■ Task to carry out ■
Restate the entries below in full, exactly as they read, but without pictures.
[Opening Source material section]
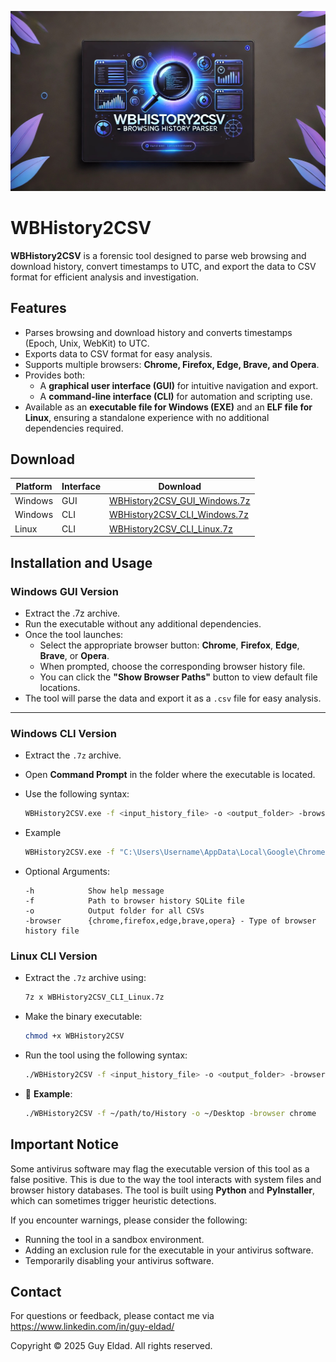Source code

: <p align="center">
  <img src="WBHistory2CSV.jpg" alt="WBHistory2CSV Banner" width="850">
</p>

# WBHistory2CSV

**WBHistory2CSV** is a forensic tool designed to parse web browsing and download history, convert timestamps to UTC, and export the data to CSV format for efficient analysis and investigation.

## Features
- Parses browsing and download history and converts timestamps (Epoch, Unix, WebKit) to UTC.
- Exports data to CSV format for easy analysis.
- Supports multiple browsers: **Chrome, Firefox, Edge, Brave, and Opera**.
- Provides both:
  - A **graphical user interface (GUI)** for intuitive navigation and export.
  - A **command-line interface (CLI)** for automation and scripting use.
- Available as an **executable file for Windows (EXE)** and an **ELF file for Linux**, ensuring a standalone experience with no additional dependencies required.

## Download

| Platform | Interface | Download |
|----------|-----------|----------|
| Windows  | GUI       | [WBHistory2CSV_GUI_Windows.7z](./WBHistory2CSV_GUI_Windows.7z) |
| Windows  | CLI       | [WBHistory2CSV_CLI_Windows.7z](./WBHistory2CSV_CLI_Windows.7z) |
| Linux    | CLI       | [WBHistory2CSV_CLI_Linux.7z](./WBHistory2CSV_CLI_Linux.7z) |


## Installation and Usage

### Windows GUI Version
- Extract the .7z archive.
- Run the executable without any additional dependencies.
- Once the tool launches:
  - Select the appropriate browser button: **Chrome**, **Firefox**, **Edge**, **Brave**, or **Opera**.
  - When prompted, choose the corresponding browser history file.
  - You can click the **"Show Browser Paths"** button to view default file locations.
- The tool will parse the data and export it as a `.csv` file for easy analysis.

---

### Windows CLI Version
- Extract the `.7z` archive.
- Open **Command Prompt** in the folder where the executable is located.
- Use the following syntax:

  ```bash
  WBHistory2CSV.exe -f <input_history_file> -o <output_folder> -browser <chrome|firefox|edge|brave|opera>
  ```
- Example

  ```bash
  WBHistory2CSV.exe -f "C:\Users\Username\AppData\Local\Google\Chrome\User Data\Default\History" -o "C:\Users\Username\Desktop" -browser chrome
  ```
  
- Optional Arguments:
  ```
  -h            Show help message  
  -f            Path to browser history SQLite file  
  -o            Output folder for all CSVs  
  -browser      {chrome,firefox,edge,brave,opera} - Type of browser history file
  ```
  
### Linux CLI Version
- Extract the `.7z` archive using:
  ```bash
  7z x WBHistory2CSV_CLI_Linux.7z
  ```
- Make the binary executable:
  ```bash
  chmod +x WBHistory2CSV
  ```
- Run the tool using the following syntax:

  ```bash
  ./WBHistory2CSV -f <input_history_file> -o <output_folder> -browser <chrome|firefox|edge|brave|opera>
  ```

- 📌 **Example**:

  ```bash
  ./WBHistory2CSV -f ~/path/to/History -o ~/Desktop -browser chrome
  ```

## Important Notice

Some antivirus software may flag the executable version of this tool as a false positive. This is due to the way the tool interacts with system files and browser history databases. The tool is built using **Python** and **PyInstaller**, which can sometimes trigger heuristic detections.

If you encounter warnings, please consider the following:

- Running the tool in a sandbox environment.
- Adding an exclusion rule for the executable in your antivirus software.
- Temporarily disabling your antivirus software.

## Contact

For questions or feedback, please contact me via https://www.linkedin.com/in/guy-eldad/


Copyright
© 2025 Guy Eldad. All rights reserved.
[Closing Source material section]
■ Your response ■
Source code

: <p align="center">
  <img src="WBHistory2CSV.jpg" alt="WBHistory2CSV Banner" width="850">
</p>

# WBHistory2CSV

**WBHistory2CSV** is a forensic tool designed to parse web browsing and download history, convert timestamps to UTC, and export the data to CSV format for efficient analysis and investigation.

## Features
- Parses browsing and download history and converts timestamps (Epoch, Unix, WebKit) to UTC.
- Exports data to CSV format for easy analysis.
- Supports multiple browsers: **Chrome, Firefox, Edge, Brave, and Opera**.
- Provides both:
  - A **graphical user interface (GUI)** for intuitive navigation and export.
  - A **command-line interface (CLI)** for automation and scripting use.
- Available as an **executable file for Windows (EXE)** and an **ELF file for Linux**, ensuring a standalone experience with no additional dependencies required.

## Download

| Platform | Interface | Download |
|----------|-----------|----------|
| Windows  | GUI       | [WBHistory2CSV_GUI_Windows.7z](./WBHistory2CSV_GUI_Windows.7z) |
| Windows  | CLI       | [WBHistory2CSV_CLI_Windows.7z](./WBHistory2CSV_CLI_Windows.7z) |
| Linux    | CLI       | [WBHistory2CSV_CLI_Linux.7z](./WBHistory2CSV_CLI_Linux.7z) |


## Installation and Usage

### Windows GUI Version
- Extract the .7z archive.
- Run the executable without any additional dependencies.
- Once the tool launches:
  - Select the appropriate browser button: **Chrome**, **Firefox**, **Edge**, **Brave**, or **Opera**.
  - When prompted, choose the corresponding browser history file.
  - You can click the **"Show Browser Paths"** button to view default file locations.
- The tool will parse the data and export it as a `.csv` file for easy analysis.

---

### Windows CLI Version
- Extract the `.7z` archive.
- Open **Command Prompt** in the folder where the executable is located.
- Use the following syntax:

  ```bash
  WBHistory2CSV.exe -f <input_history_file> -o <output_folder> -browser <chrome|firefox|edge|brave|opera>
  ```
- Example

  ```bash
  WBHistory2CSV.exe -f "C:\Users\Username\AppData\Local\Google\Chrome\User Data\Default\History" -o "C:\Users\Username\Desktop" -browser chrome
  ```
  
- Optional Arguments:
  ```
  -h            Show help message  
  -f            Path to browser history SQLite file  
  -o            Output folder for all CSVs  
  -browser      {chrome,firefox,edge,brave,opera} - Type of browser history file
  ```
  
### Linux CLI Version
- Extract the `.7z` archive using:
  ```bash
  7z x WBHistory2CSV_CLI_Linux.7z
  ```
- Make the binary executable:
  ```bash
  chmod +x WBHistory2CSV
  ```
- Run the tool using the following syntax:

  ```bash
  ./WBHistory2CSV -f <input_history_file> -o <output_folder> -browser <chrome|firefox|edge|brave|opera>
  ```

- 📌 **Example**:

  ```bash
  ./WBHistory2CSV -f ~/path/to/History -o ~/Desktop -browser chrome
  ```

## Important Notice

Some antivirus software may flag the executable version of this tool as a false positive. This is due to the way the tool interacts with system files and browser history databases. The tool is built using **Python** and **PyInstaller**, which can sometimes trigger heuristic detections.

If you encounter warnings, please consider the following:

- Running the tool in a sandbox environment.
- Adding an exclusion rule for the executable in your antivirus software.
- Temporarily disabling your antivirus software.

## Contact

For questions or feedback, please contact me via https://www.linkedin.com/in/guy-eldad/


Copyright
© 2025 Guy Eldad. All rights reserved.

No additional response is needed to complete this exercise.